§ Aim of the task: Quote the passage from the Beam Cloud deployment guide below, starting at "In our previous" and ending at "this GitHub repository.".

§ Text for analysis:
——————
Serverless Deployment with Google Gemma using Beam Cloud

Deploy Google Gemma 2B on Beam Cloud using FastAPI for serverless inference. This guide covers model setup, Hugging Face token authentication, autoscaling, and seamless deployment. Learn how Beam Cloud simplifies LLM hosting with scalable infrastructure.

PremAI

22 Mar 2024 • 8 min read

Serverless Deployment with Google Gemma using Beam Cloud

In our previous blog, we showed you how to deploy a Large Language Model like Mistral 7B going serverless using Modal Labs. Today's blog explores Beam Cloud which provides similar services. We'll demonstrate how to deploy the Google Gemma 2B model with HuggingFace and Beam Cloud. If you're unfamiliar with the concept of serverless deployment, we recommend checking out our previous blog for a detailed explanation. All the code files are available on this GitHub repository.

☁️ Beam Cloud

Beam Cloud provides serverless infrastructure for deploying Machine Learning models. They specialize in deploying LLMs for inference and fine-tuning, along with similar capabilities for diffusion models. Here is the pricing for Beam Cloud:

Beam's functionality is similar to Modal in some ways. It provides an interface abstracting out the docker file and deployment process. In this example, we'll demonstrate how to develop a custom Beam deployment using FastAPI under the hood. It's important to note that Beam is a relatively new player in the serverless market (as of this writing), and its documentation may not be as extensive as established solutions. However, let's dive right in and explore the process!

🔐 Register your HF Access token to Beam

Before diving into the code, it's important to consider how gated models are handled. If you plan to use a gated model like Gemma 2B, you'll need to obtain access first.

Here's a breakdown of the steps:

Authorization through Hugging Face: Head over to your Hugging Face account and authorize access to the desired gated model (e.g., Gemma 2B).
——————
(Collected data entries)
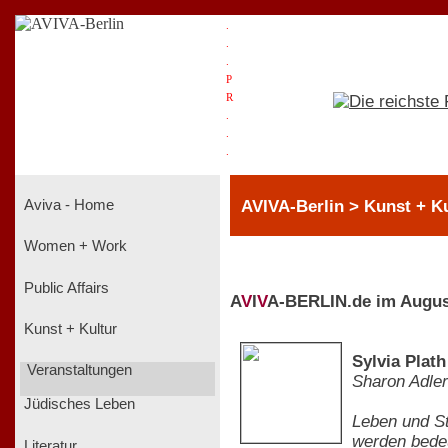
.
.
.
P
R
.
.
.
AVIVA-Berlin > Kunst + Ku
Aviva - Home
Women + Work
Public Affairs
A
V
I
V
A-BERLIN.de im Augus
Kunst + Kultur
Sylvia Plath
Veranstaltungen
Sharon Adler
Jüdisches Leben
Leben und St
werden bedeu
Literatur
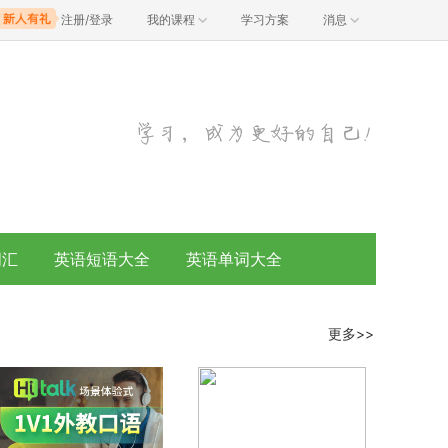
注册/登录
我的课程
学习方案
消息
词汇
英语短语大全
英语单词大全
更多>>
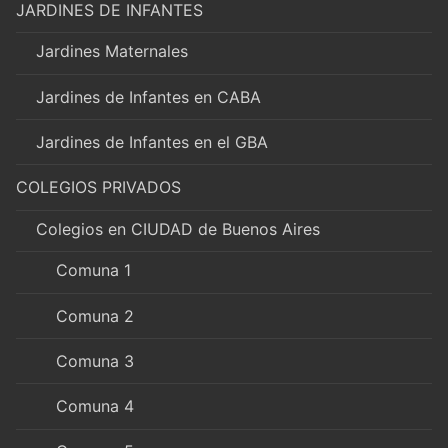
JARDINES DE INFANTES
Jardines Maternales
Jardines de Infantes en CABA
Jardines de Infantes en el GBA
COLEGIOS PRIVADOS
Colegios en CIUDAD de Buenos Aires
Comuna 1
Comuna 2
Comuna 3
Comuna 4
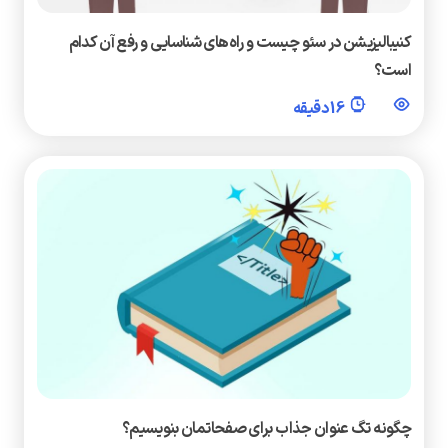
کنیبالیزیشن در سئو چیست و راه‌های شناسایی و رفع آن کدام
است؟
16 دقیقه
چگونه تگ عنوان جذاب برای صفحاتمان بنویسیم؟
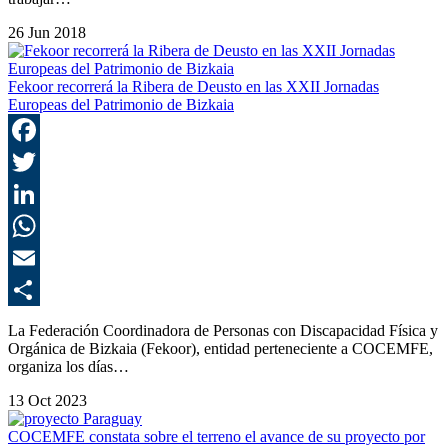
26 Jun 2018
Fekoor recorrerá la Ribera de Deusto en las XXII Jornadas
Europeas del Patrimonio de Bizkaia
F
T
L
E
C
La Federación Coordinadora de Personas con Discapacidad Física y
Orgánica de Bizkaia (Fekoor), entidad perteneciente a COCEMFE,
organiza los días…
13 Oct 2023
COCEMFE constata sobre el terreno el avance de su proyecto por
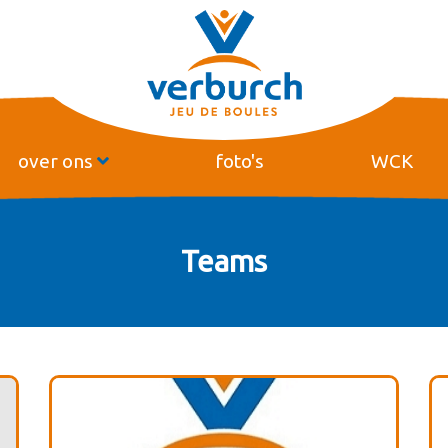
over ons
foto's
WCK
Teams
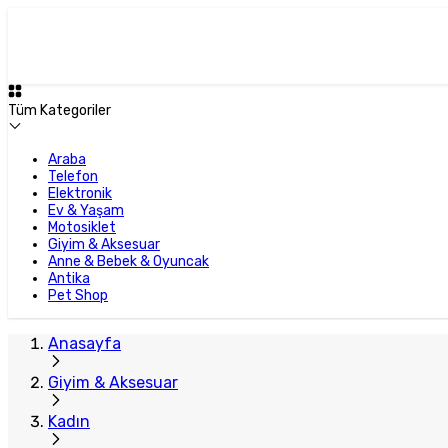
Tüm Kategoriler
Araba
Telefon
Elektronik
Ev & Yaşam
Motosiklet
Giyim & Aksesuar
Anne & Bebek & Oyuncak
Antika
Pet Shop
Anasayfa
Giyim & Aksesuar
Kadın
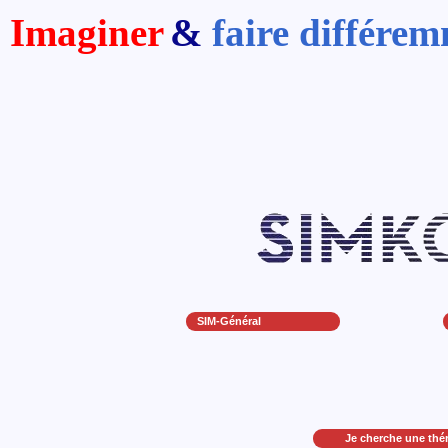
Imaginer
&
faire différe
SIM-Général
Je cherche une thé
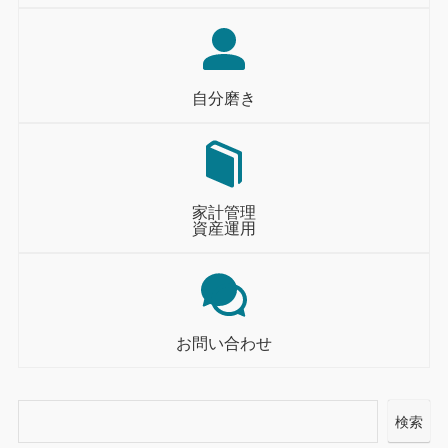
自分磨き
家計管理
資産運用
お問い合わせ
検索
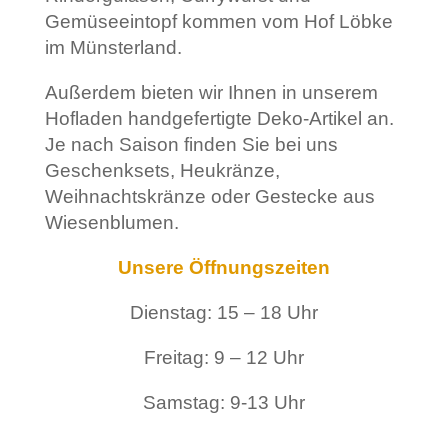
Gemüseeintopf kommen vom Hof Löbke
im Münsterland.
Außerdem bieten wir Ihnen in unserem
Hofladen handgefertigte Deko-Artikel an.
Je nach Saison finden Sie bei uns
Geschenksets, Heukränze,
Weihnachtskränze oder Gestecke aus
Wiesenblumen.
Unsere Öffnungszeiten
Dienstag: 15 – 18 Uhr
Freitag: 9 – 12 Uhr
Samstag: 9-13 Uhr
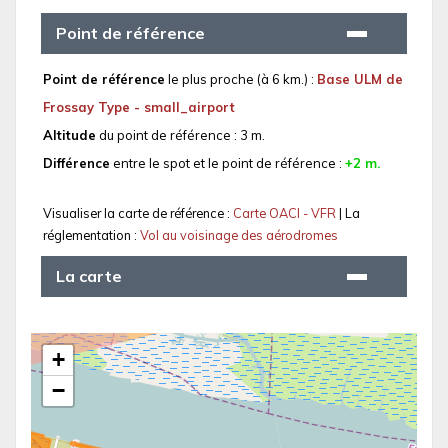
Point de référence
Point de référence
le plus proche (à 6 km.) :
Base ULM de
Frossay Type - small_airport
Altitude
du point de référence : 3 m.
Différence
entre le spot et le point de référence :
+2 m.
Visualiser la carte de référence :
Carte OACI - VFR
| La
réglementation :
Vol au voisinage des aérodromes
La carte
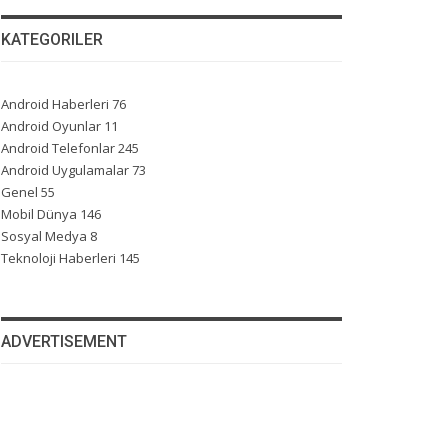
KATEGORILER
Android Haberleri
76
Android Oyunlar
11
Android Telefonlar
245
Android Uygulamalar
73
Genel
55
Mobil Dünya
146
Sosyal Medya
8
Teknoloji Haberleri
145
ADVERTISEMENT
——————
§ Solution to the problem:
In our previous blog, we showed you how to deploy a Large Language Model like Mistral 7B going serverless using Modal Labs. Today's blog explores Beam Cloud which provides similar services. We'll demonstrate how to deploy the Google Gemma 2B model with HuggingFace and Beam Cloud. If you're unfamiliar with the concept of serverless deployment, we recommend checking out our previous blog for a detailed explanation. All the code files are available on this GitHub repository.